David Fernández Borbalán
- Born: 30 May 1973 (age 51) Almería, Spain

Domestic
- Years: League / Role
- 2004–2018: La Liga / Referee

International
- Years: League / Role
- 2010–2018: FIFA listed / Referee

= David Fernández Borbalán =

Spanish football referee

David Fernández Borbalán (born 30 May 1973) is a retired Spanish football referee. His first match officiating in La Liga was on 12 September 2004, between Levante UD and Racing de Santander.
Borbalán also refereed a key match in Synot liga season 2014–15 between AC Sparta Prague and FC Viktoria Plzeň on 9 May 2015.

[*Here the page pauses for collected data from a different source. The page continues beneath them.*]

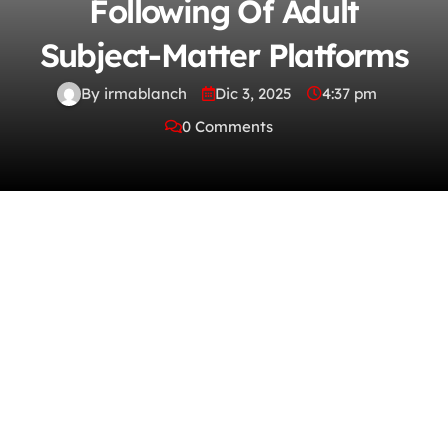
Following Of Adult
Subject-Matter Platforms
By irmablanch
Dic 3, 2025
4:37 pm
0 Comments
Whether you’re into artistic storytelling,
imaginative bush-leaguer thesis, or alcove
interests, today’s platforms change it
outgoing to locate what truly speaks to you.
Range isn’t just an privilege — it’s the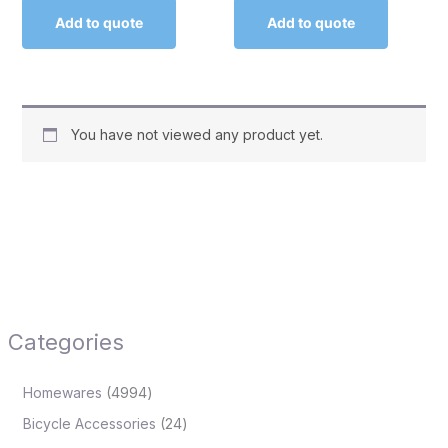
Add to quote
Add to quote
You have not viewed any product yet.
Categories
Homewares
4994
Bicycle Accessories
24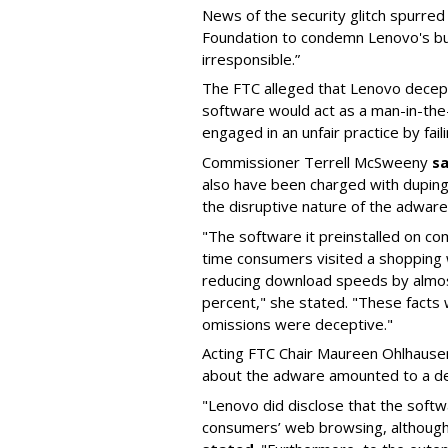
News of the security glitch spurred 
Foundation to condemn Lenovo's bun
irresponsible.”
The FTC alleged that Lenovo decepti
software would act as a man-in-the
engaged in an unfair practice by fail
Commissioner Terrell McSweeny
s
also have been charged with duping
the disruptive nature of the adware
"The software it preinstalled on co
time consumers visited a shopping 
reducing download speeds by almo
percent," she stated. "These facts
omissions were deceptive."
Acting FTC Chair Maureen Ohlhause
about the adware amounted to a de
"Lenovo did disclose that the softw
consumers’ web browsing, although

He was chosen, upon validation from FIFA, to referee the 2018 Greek Cup Final between AEK and PAOK at the Olympic Stadium in Athens, amidst concerns over supporter riots and violence during the game and despite protests by Greek football chairmen and refereeing bodies over the appointment of non-Greek officials. Two weeks later, he took charge of his final La Liga fixture, a 1–0 win for RCD Espanyol over Athletic Bilbao at San Mamés in a match which meant little to the fortunes of the teams involved but was played at a venue specified as being preferred by the referee for his last appointment.